Examinations outside of this timeframe can only be scheduled upon a showing of good cause. Good cause includes the generation of the significant medical evidence since the filing of the JSM but does not include failure to exchange relevant medical information.

Ch. 12 §11(4)

Regardless of whether the employer intends to offer the surveillance, the employer shall provide all surveillance information to the employee within 14 days after the employer receives the exchange of information, but no later than 7 days prior to the hearing.

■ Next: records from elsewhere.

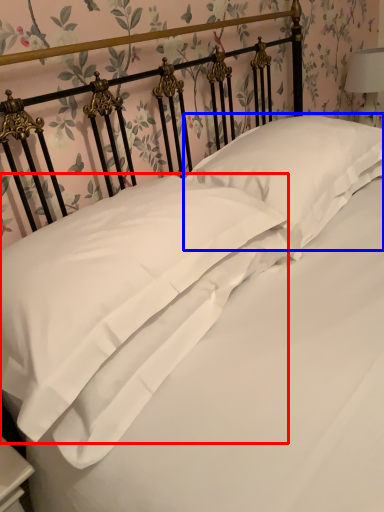
Question: Which of the following is the farthest to the observer, pillow (highlighted by a red box) or pillow (highlighted by a blue box)?

Choices:
 (A) pillow
 (B) pillow

Answer: (B)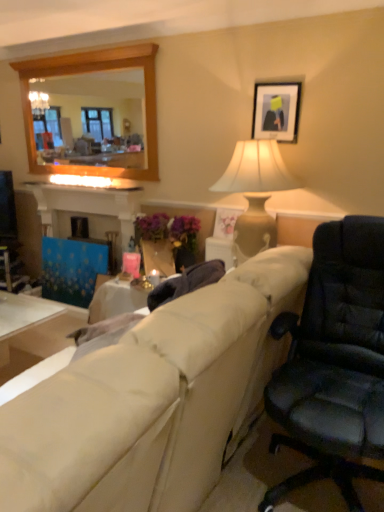
Where is `free space above wooden frame mirror at upper left (from a real-world perspective)`? The width and height of the screenshot is (384, 512). free space above wooden frame mirror at upper left (from a real-world perspective) is located at coordinates (73, 52).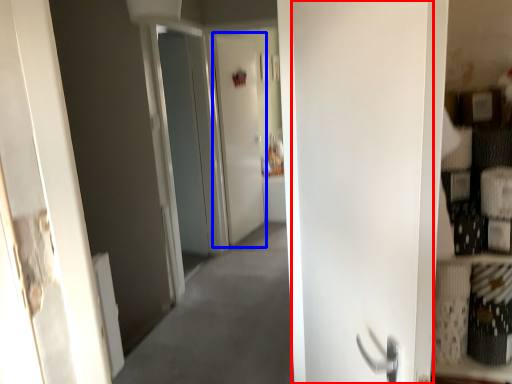
Question: Which object appears farthest to the camera in this image, door (highlighted by a red box) or screen door (highlighted by a blue box)?

Choices:
 (A) door
 (B) screen door

Answer: (B)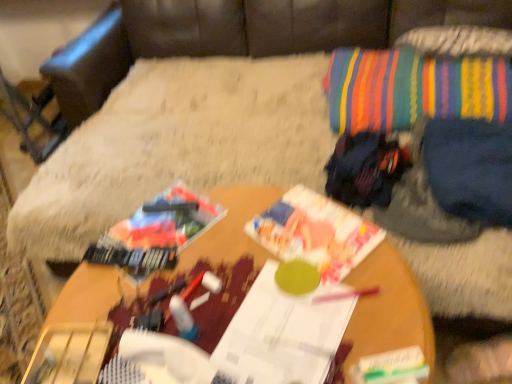
Question: Should I look upward or downward to see dark blue fabric at upper right?

Choices:
 (A) down
 (B) up

Answer: (B)

Question: From the image's perspective, does dark blue fabric at upper right appear higher than white paper magazine at center, positioned as the 1th magazine in bottom-to-top order?

Choices:
 (A) yes
 (B) no

Answer: (A)

Question: Can you confirm if dark blue fabric at upper right is smaller than white paper magazine at center, positioned as the 1th magazine in bottom-to-top order?

Choices:
 (A) yes
 (B) no

Answer: (B)

Question: Considering the relative sizes of dark blue fabric at upper right and white paper magazine at center, arranged as the second magazine when viewed from the top, in the image provided, is dark blue fabric at upper right taller than white paper magazine at center, arranged as the second magazine when viewed from the top,?

Choices:
 (A) yes
 (B) no

Answer: (A)

Question: Can you confirm if dark blue fabric at upper right is shorter than white paper magazine at center, arranged as the second magazine when viewed from the top?

Choices:
 (A) yes
 (B) no

Answer: (B)

Question: From a real-world perspective, is dark blue fabric at upper right below white paper magazine at center, positioned as the 1th magazine in bottom-to-top order?

Choices:
 (A) no
 (B) yes

Answer: (B)

Question: Would you say dark blue fabric at upper right contains white paper magazine at center, arranged as the second magazine when viewed from the top?

Choices:
 (A) yes
 (B) no

Answer: (B)

Question: Is dark blue fabric at upper right turned away from striped fabric throw pillow at upper right?

Choices:
 (A) yes
 (B) no

Answer: (A)

Question: From the image's perspective, is dark blue fabric at upper right below striped fabric throw pillow at upper right?

Choices:
 (A) no
 (B) yes

Answer: (B)

Question: From the image's perspective, is dark blue fabric at upper right above striped fabric throw pillow at upper right?

Choices:
 (A) no
 (B) yes

Answer: (A)

Question: Is dark blue fabric at upper right closer to camera compared to striped fabric throw pillow at upper right?

Choices:
 (A) yes
 (B) no

Answer: (A)

Question: Considering the relative positions of dark blue fabric at upper right and striped fabric throw pillow at upper right in the image provided, is dark blue fabric at upper right to the right of striped fabric throw pillow at upper right from the viewer's perspective?

Choices:
 (A) no
 (B) yes

Answer: (B)

Question: Is dark blue fabric at upper right to the left of striped fabric throw pillow at upper right from the viewer's perspective?

Choices:
 (A) no
 (B) yes

Answer: (A)

Question: From a real-world perspective, is white paper magazine at center, positioned as the 1th magazine in bottom-to-top order, beneath multicolored fabric bean bag chair at upper right?

Choices:
 (A) no
 (B) yes

Answer: (A)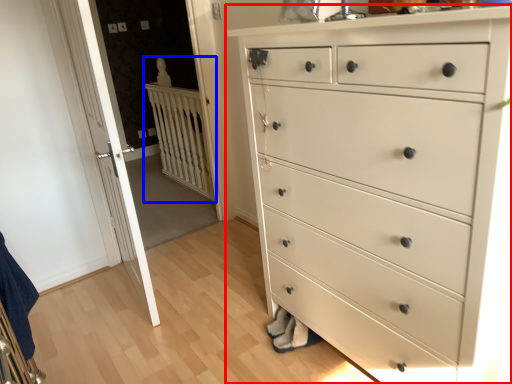
Question: Which object is closer to the camera taking this photo, chest of drawers (highlighted by a red box) or balustrade (highlighted by a blue box)?

Choices:
 (A) chest of drawers
 (B) balustrade

Answer: (A)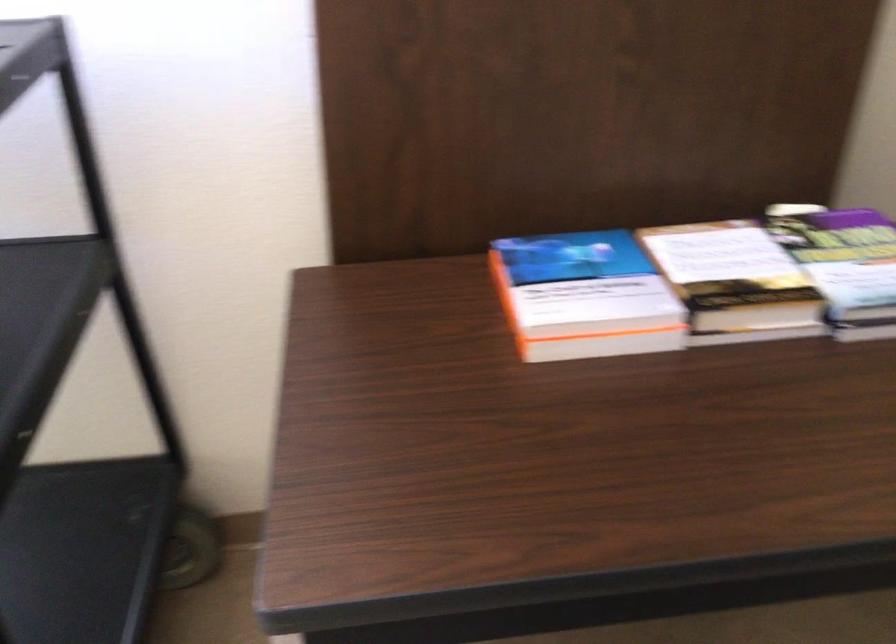
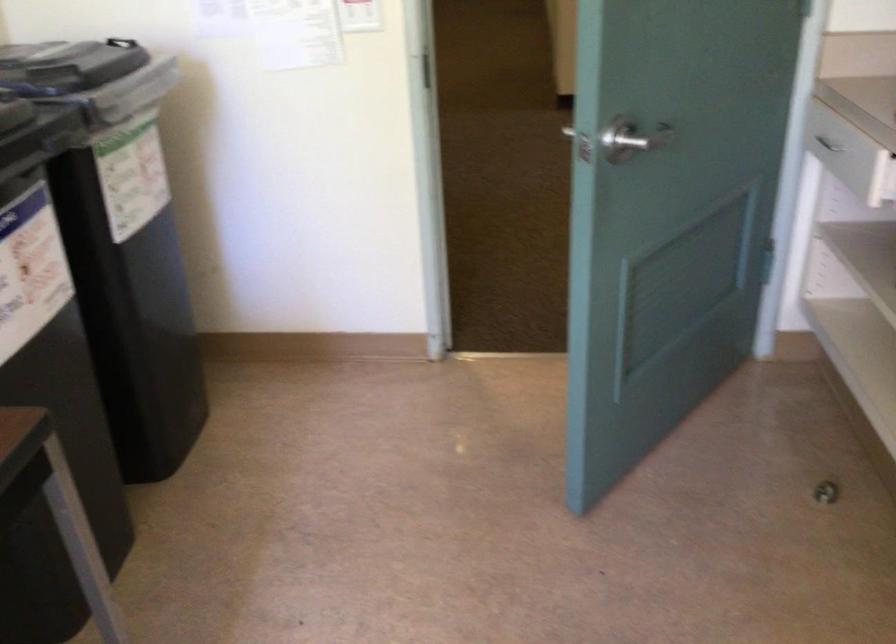
First-person continuous shooting, in which direction is the camera rotating?

The camera rotated toward right-down.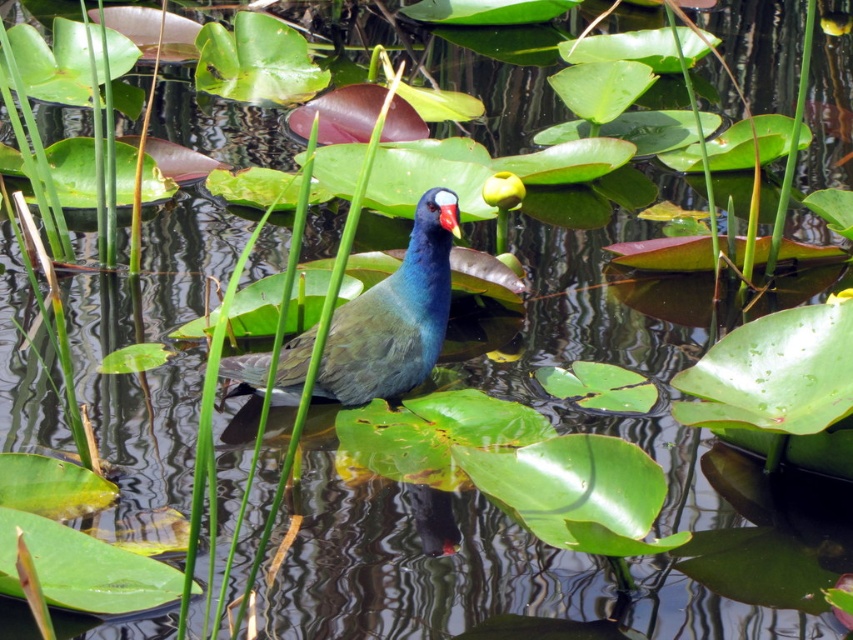
You are a wildlife photographer trying to capture a closeup shot of the purple glossy bird at center and its purple glossy beak at center. Based on the scene, which one is wider?

The purple glossy bird at center is wider than the purple glossy beak at center.

Looking at this image, you are a wildlife photographer aiming to capture a closeup shot of the purple glossy bird at center. Your camera has a maximum zoom range of 3 meters. Can you get a clear closeup without moving closer physically?

The distance between the purple glossy bird at center and the camera is 3.85 meters. Since the camera can only zoom up to 3 meters, you cannot get a clear closeup without moving closer physically.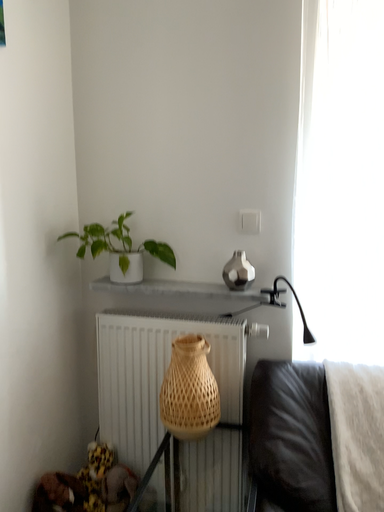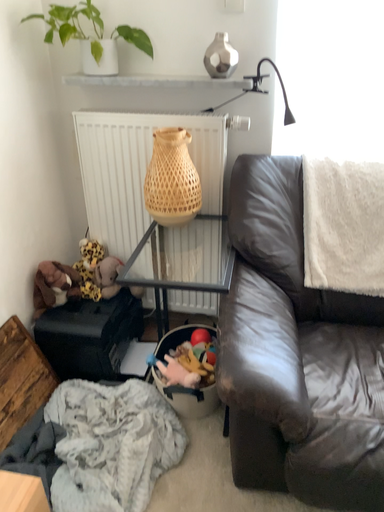
Question: How did the camera likely rotate when shooting the video?

Choices:
 (A) rotated downward
 (B) rotated upward

Answer: (A)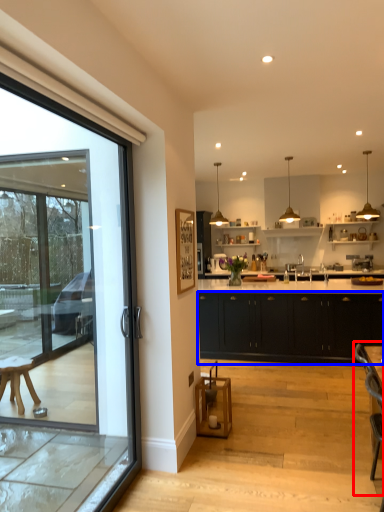
Question: Which object is further to the camera taking this photo, armchair (highlighted by a red box) or cabinetry (highlighted by a blue box)?

Choices:
 (A) armchair
 (B) cabinetry

Answer: (B)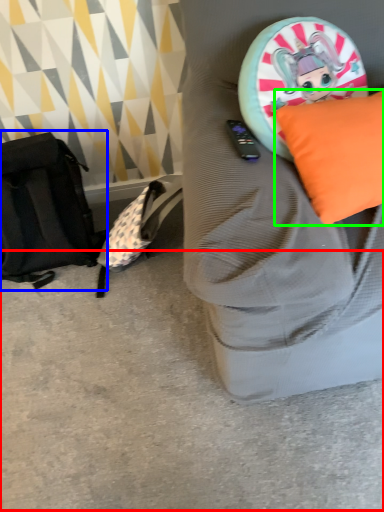
Question: Based on their relative distances, which object is farther from concrete (highlighted by a red box)? Choose from messenger bag (highlighted by a blue box) and pillow (highlighted by a green box).

Choices:
 (A) messenger bag
 (B) pillow

Answer: (B)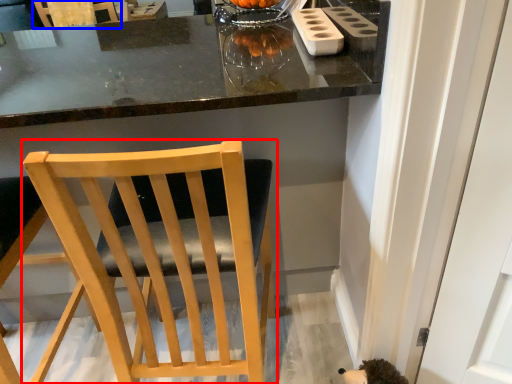
Question: Among these objects, which one is farthest to the camera, chair (highlighted by a red box) or chair (highlighted by a blue box)?

Choices:
 (A) chair
 (B) chair

Answer: (B)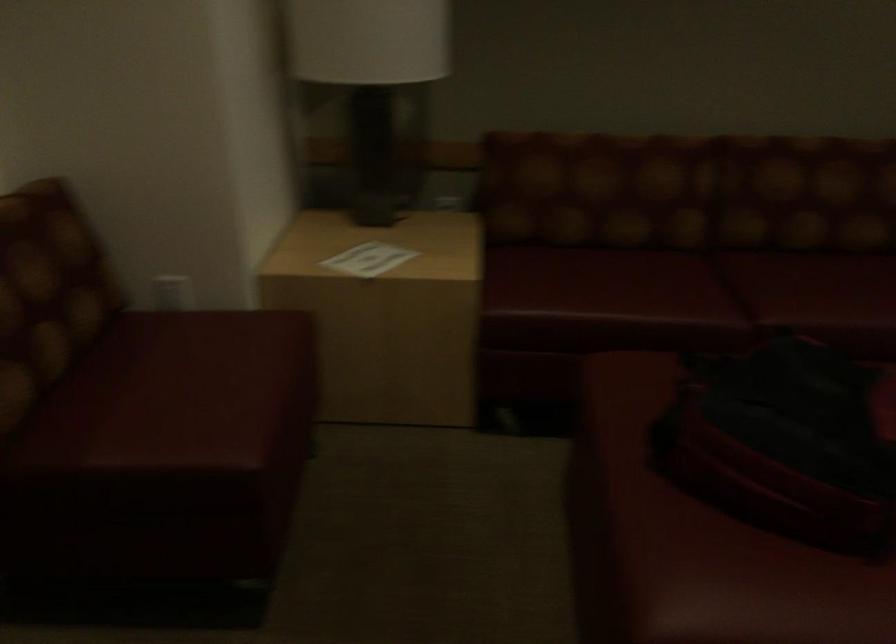
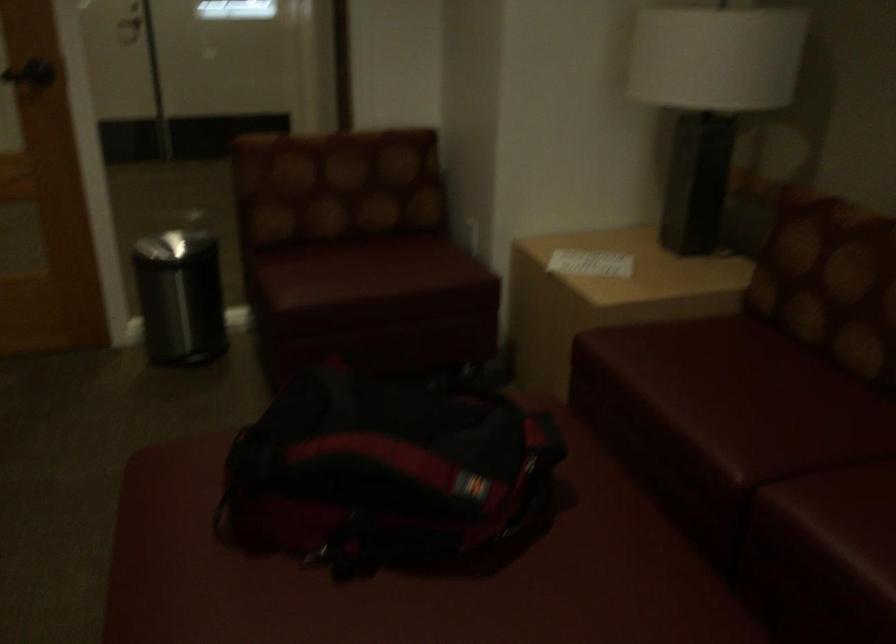
In the second image, find the point that corresponds to the point at 212,383 in the first image.

(367, 270)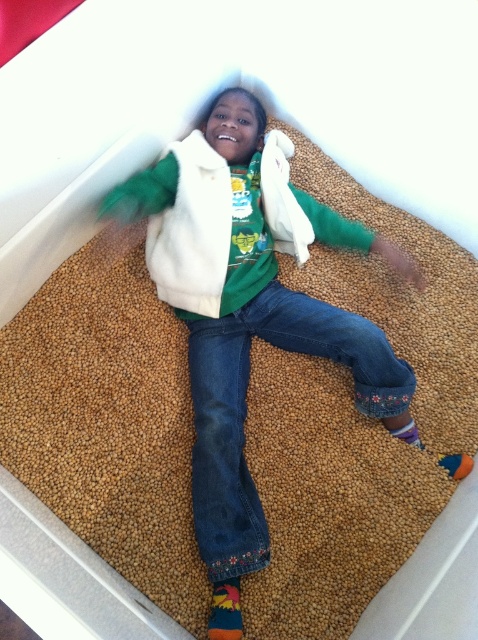
Between white fleece jacket at center and denim at center, which one is positioned higher?

Positioned higher is white fleece jacket at center.

The height and width of the screenshot is (640, 478). Identify the location of white fleece jacket at center. (249, 365).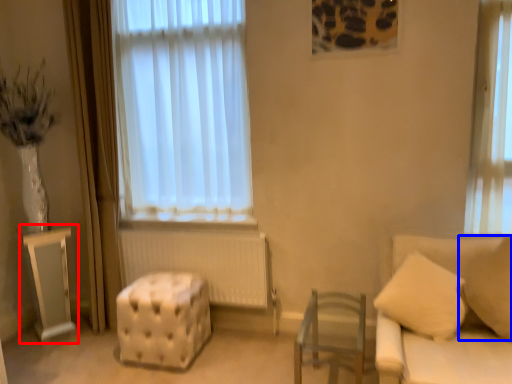
Question: Which point is closer to the camera, table (highlighted by a red box) or pillow (highlighted by a blue box)?

Choices:
 (A) table
 (B) pillow

Answer: (B)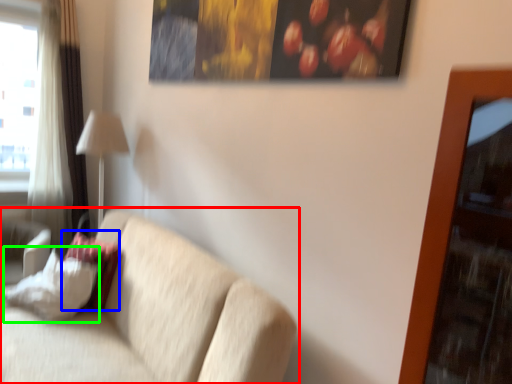
Question: Based on their relative distances, which object is nearer to studio couch (highlighted by a red box)? Choose from pillow (highlighted by a blue box) and pillow (highlighted by a green box).

Choices:
 (A) pillow
 (B) pillow

Answer: (B)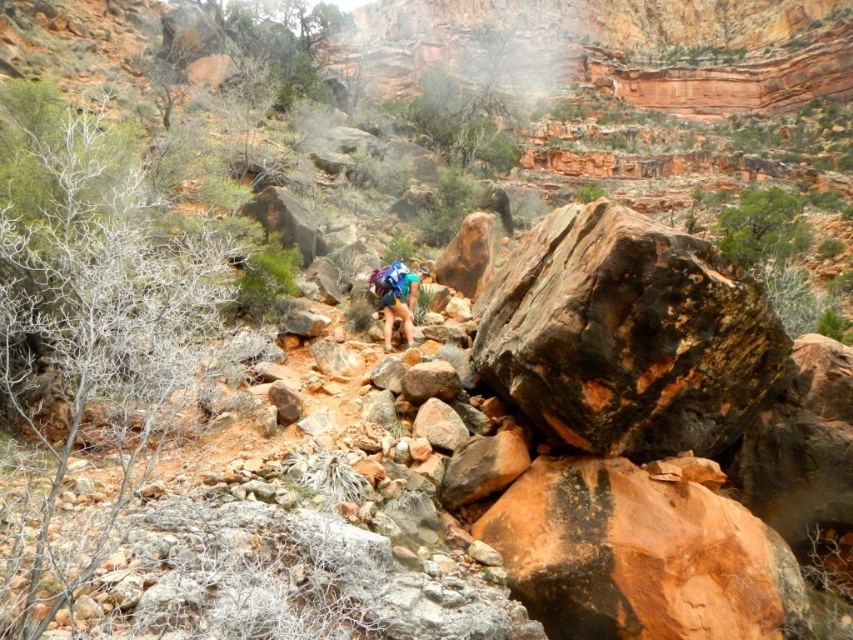
Who is taller, rusty brown rock at right or blue fabric backpack at center?

rusty brown rock at right is taller.

Consider the image. Is rusty brown rock at right positioned in front of blue fabric backpack at center?

Yes, rusty brown rock at right is in front of blue fabric backpack at center.

Is point (596, 369) closer to viewer compared to point (378, 282)?

That is True.

The width and height of the screenshot is (853, 640). Find the location of `rusty brown rock at right`. rusty brown rock at right is located at coordinates (627, 336).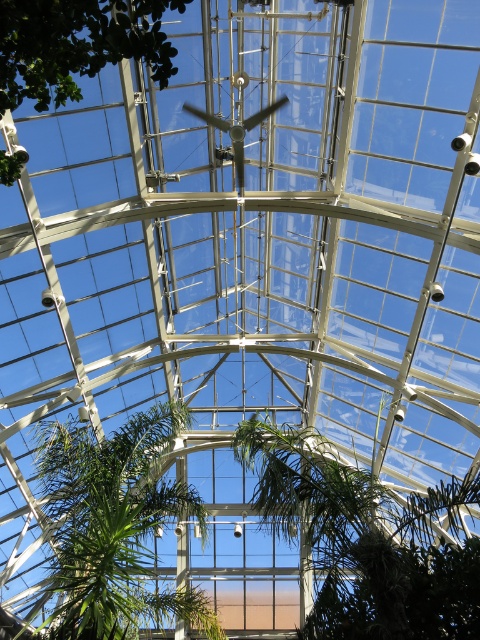
Question: Which point is farther from the camera taking this photo?

Choices:
 (A) (82, 4)
 (B) (144, 584)

Answer: (B)

Question: Considering the relative positions of green leafy tree at center and green leafy tree at upper center in the image provided, where is green leafy tree at center located with respect to green leafy tree at upper center?

Choices:
 (A) below
 (B) above

Answer: (A)

Question: Which point is farther to the camera?

Choices:
 (A) green leafy plant at center
 (B) green leafy tree at center

Answer: (B)

Question: Which point is farther to the camera?

Choices:
 (A) (128, 604)
 (B) (50, 68)

Answer: (A)

Question: Can you confirm if green leafy tree at center is wider than green leafy tree at upper center?

Choices:
 (A) no
 (B) yes

Answer: (B)

Question: Does green leafy plant at center have a greater width compared to green leafy tree at upper center?

Choices:
 (A) no
 (B) yes

Answer: (B)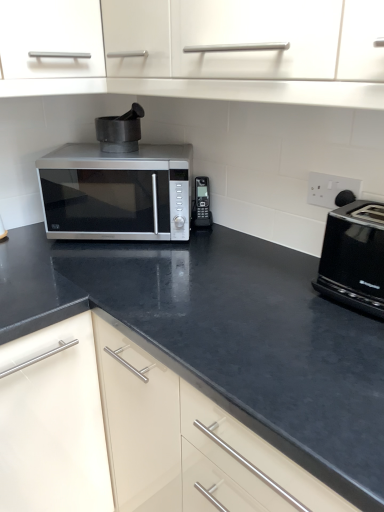
Identify the location of free spot above satin silver microwave at center (from a real-world perspective). The image size is (384, 512). (127, 154).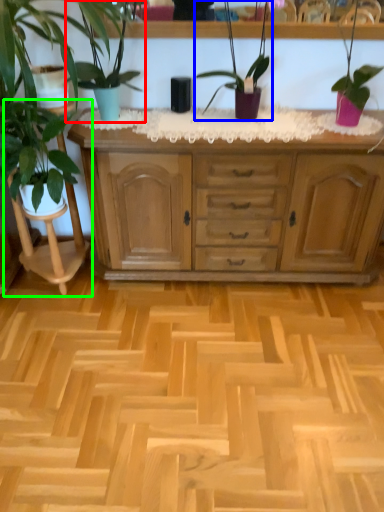
Question: Based on their relative distances, which object is farther from houseplant (highlighted by a red box)? Choose from houseplant (highlighted by a blue box) and rocking chair (highlighted by a green box).

Choices:
 (A) houseplant
 (B) rocking chair

Answer: (B)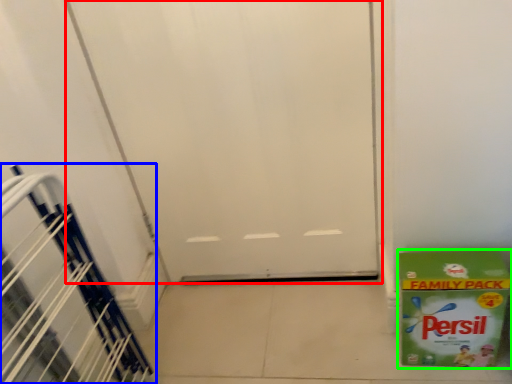
Question: Which is nearer to the door (highlighted by a red box)? stairwell (highlighted by a blue box) or box (highlighted by a green box).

This includes all surveillance since the date of injury or since the last decree, whichever period is shorter. Any surveillance received after that point must be exchanged within 14 days of receipt. No later than 7 days prior to the hearing.


Ch. 13, §1-A

A party filing an appeal at a regional office holds responsibility for the cost of transferring the submission to the division.

Ch. 13, §3(2)

Notice of Intent to Appeal may be filed by e-mail, provided the original is sent on or before the due date.

Ch. 13, §6(1)(E)

The appendix should include all documents referenced in the briefs except for good reasons.

Ch. 13, §7(2)

The Appendix to an appeal must contain a table of contents.

Ch. 13, §9(1)

Requests for Appellate Division oral arguments must be made separately from any other board filing.

Ch. 13, §9(4)

If there are multiple employers/insurers in a case before the Appellate Division, the parties must allocate the 20 minutes to present oral between themselves unless a party files a motion showing good cause for additional time.



Ch. 15 §6(1)

The $5,000 guideline limit to forfeitures has been removed.